I am young, I’m a computer scientist, I follow these trends. Everyone else around me? They have never even touched ChatGPT and they do not care. They just want their little things, in their little house, surrounded by a few people they like, doing some simple job and enjoying life. Hyperintelligence isn’t something they need, and maybe something they are scared of or despise, because humans thrive off imperfection and emotion. They can still, instantly, recognize an image as shallow and lifeless when it’s just copy-pasted from generative AI.
Those racing ahead, those tripping over themselves to bring us closer to AGI (Artificial General Intelligence) between now and tomorrow, should not pretend they do it for the good of humanity. They do it for themselves and their own technical bubble.
Perhaps it’s a situation of regular people saying they want faster horses, but only the true visionaries know we need the car.
I personally don’t believe that to be the case.

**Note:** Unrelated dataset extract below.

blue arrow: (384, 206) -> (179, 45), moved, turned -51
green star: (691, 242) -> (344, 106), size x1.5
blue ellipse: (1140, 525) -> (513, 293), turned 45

Yes, AI can be a tremendous force for good. AI has already provided breakthroughs in medicine and healthcare, provided education to more, reduced workload on tough jobs, and so forth. Heck, even the crude versions of image AI has allowed me to realize my vision for 20+ boardgames a year. It has also already disrupted markets and lives, not because it has “malicious intent”, but because it was the most intelligent thing to do based on its data. Hyperintelligence =/= a better life by default.
If AI is to be a force for good, it has to be an imperfect human with loads of experience, fumbling around with us as they try to assist us.
We’re already close, if not already there.